═══ Ausgewählter Text ═══

- In seiner Kolumne „Jetzt rege ich mich auf” beschäftigt sich Frank Nägele diesmal mit den Schmähungen gegen Hoffenheim-Mäzen Dietmar Hopp und anderen Dauerfehden.
- Für ihn steht fest: Fußball wird nie ohne Emotionen funktionieren, und um politische Korrektheit geht es nicht.
- Aber das rechtfertigt nicht das Verhalten der Ultras, die den Fußball durch Tabubrüche für sich vereinnahmen wollen.
Bei meinem ersten Fußball-Erlebnis war ich noch sehr jung, aber ich kann mich gut daran erinnern. Schuld daran ist mein Vater, der mich unbedingt ins Neckarstadion schleppen und zu einem VfB-Fan machen wollte. Das eine hat geklappt, das andere nicht. Das war tief in den 60er-Jahren eines vergangenen Jahrhunderts, als nur Männer auf den Tribünen saßen und immer durchgesagt wurde, wer den Spielball gestiftet hat.

═══ Bereitgestellte Angaben ═══

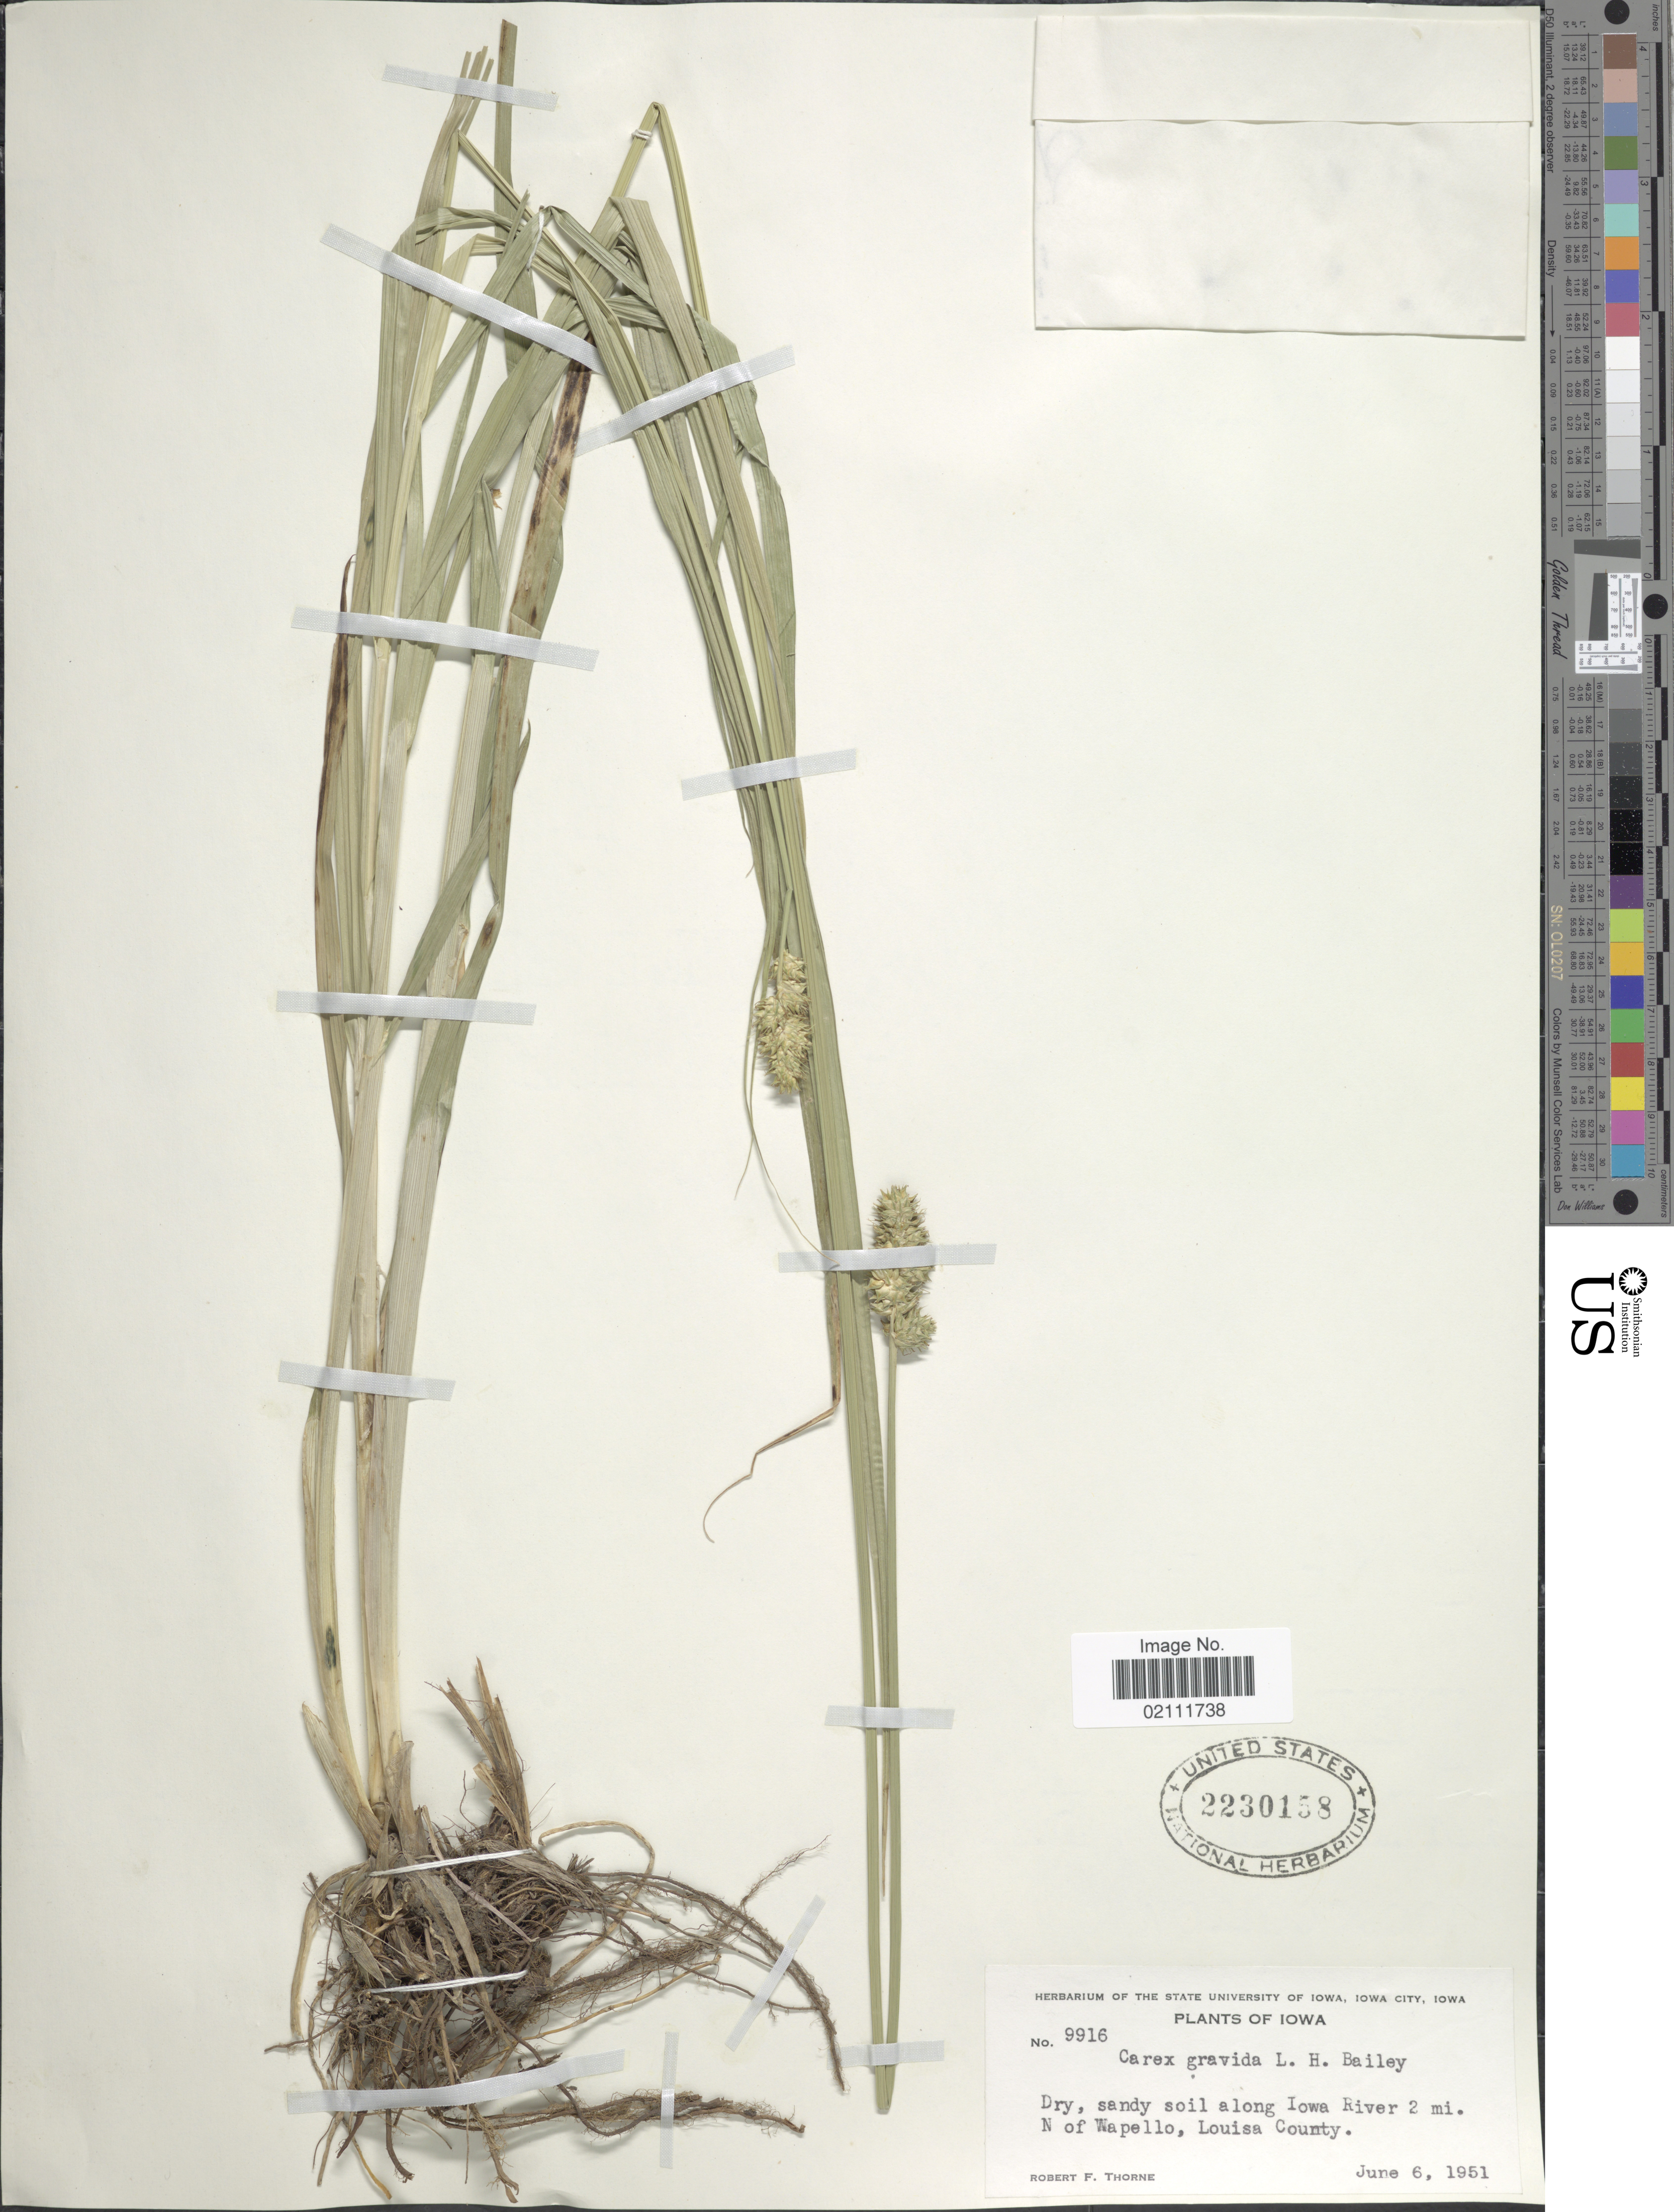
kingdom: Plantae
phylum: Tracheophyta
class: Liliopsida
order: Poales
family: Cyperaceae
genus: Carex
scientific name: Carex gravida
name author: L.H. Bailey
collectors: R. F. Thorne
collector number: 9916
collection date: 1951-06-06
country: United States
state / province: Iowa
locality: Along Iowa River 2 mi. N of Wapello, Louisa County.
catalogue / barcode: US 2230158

═══

**Arbeitsaufträge**
(1) Fasse die Fußballkolumne in zwei Sätzen zusammen.
(2) Schreibe die Fußballkolumne im Anschluss an ihren letzten Satz weiter.
Die Einträge sind eigenständiges Material und haben mit der Fußballkolumne nichts zu tun.

**Lösungen**
(1) In seiner Kolumne „Jetzt rege ich mich auf“ befasst sich Frank Nägele mit den Schmähungen gegen Hoffenheim-Mäzen Dietmar Hopp und anderen Dauerfehden: Fußball funktioniere nie ohne Emotionen, doch das rechtfertige nicht das Verhalten der Ultras, die den Fußball durch Tabubrüche für sich vereinnahmen wollten. Der Text beginnt mit einer Erinnerung an das erste Fußball-Erlebnis tief in den 60er-Jahren, als der Vater das Kind ins Neckarstadion mitnahm, um einen VfB-Fan aus ihm zu machen, und nur Männer auf den Tribünen saßen.

(2)
Die Karten hat man sich noch direkt am Schalter gekauft. Kinder bis sechs durften umsonst rein, was dazu führte, dass ich drei Jahre lang sechs war, bis der Ordnungsdienst gegen meinen Vater handgreiflich wurde und ich zu weinen begann. Da wurde mir klar, dass beim Fußball Dinge möglich sind, die woanders nicht möglich sind.
Beim Fußball haben diese Männer auch Worte gesagt, die für mich verboten waren. „Arschloch“ und „Sau“ hat der kleine Junge ständig gehört und sich gefragt, ob er solche Worte als Erwachsener auch mal sagen darf, ohne die Ohren langgezogen zu bekommen. Man kann sich sowas als Kind schlecht vorstellen. Wenn der Junge schon groß gewesen wäre, hätte er sich in der Halbzeit auch nicht am Wurststand rumschubsen lassen müssen und mit Bier bekleckern und von Zigarren vollqualmen. Bier war überhaupt überall. Und diese latente Aggressivität auch. Aber vielleicht kam mir das nur so vor, weil ich als Kind ziemlich schreckhaft war.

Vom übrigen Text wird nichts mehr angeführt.